### Questions
(A) In the thread on range drills, retype the part that opens with the words containing "Today I was" and closes with "did have fun.".
(B) Answer these questions from the thread on range drills:
(i) What two restrictions does Bishop746 give as examples of what some gun ranges forbid?
(ii) How many rounds does Bishop746 fire into the center target in each repetition of the drill?
(iii) In TDIllini's drill, how is the gun held before firing?

# Fun Drills



## Bishop746 (Apr 4, 2008)

Some gun ranges are very restrictive on what you can do when your shooting, e.g no drawing from holster, no headshots so I've tried to devise some fun drills to do that wont get me kicked out but still make my range time fun.

Today I was doing a drill with an 8" shoot and see target with two shoot-and-see target pasters about an inch in diameter; one paster on each side of the target. The drill is I would come up from the low ready position and fire once into the left paster then the right and then 3 rounds in the center target and repeat the drill until I had fired a 10-round magazine, reload and do it again. Hitting those pasters on the side was tricky but I did have fun.

Anyone else have a drill they do when at the range?


----------



## TDIllini (Jan 5, 2008)

I have a drill where I hold the gun at a ready position but not centered on the target. I then point with my left hand and exclaim, "STOP RESISTI..." while opening fire mid sentence until the magazine is empty.


----------



## Liko81 (Nov 21, 2007)

### Information shown

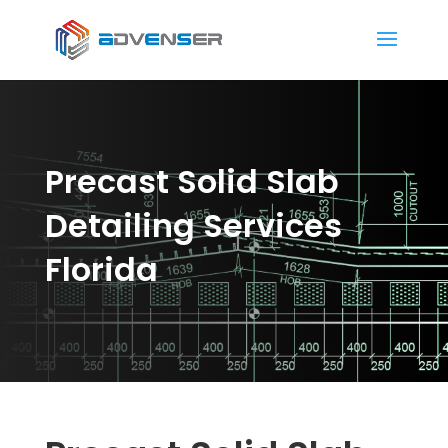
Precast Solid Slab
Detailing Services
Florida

### List of solutions
(A)
Today I was doing a drill with an 8" shoot and see target with two shoot-and-see target pasters about an inch in diameter; one paster on each side of the target. The drill is I would come up from the low ready position and fire once into the left paster then the right and then 3 rounds in the center target and repeat the drill until I had fired a 10-round magazine, reload and do it again. Hitting those pasters on the side was tricky but I did have fun.

(B)
(i) No drawing from holster and no headshots.
(ii) 3 rounds.
(iii) At a ready position, but not centered on the target.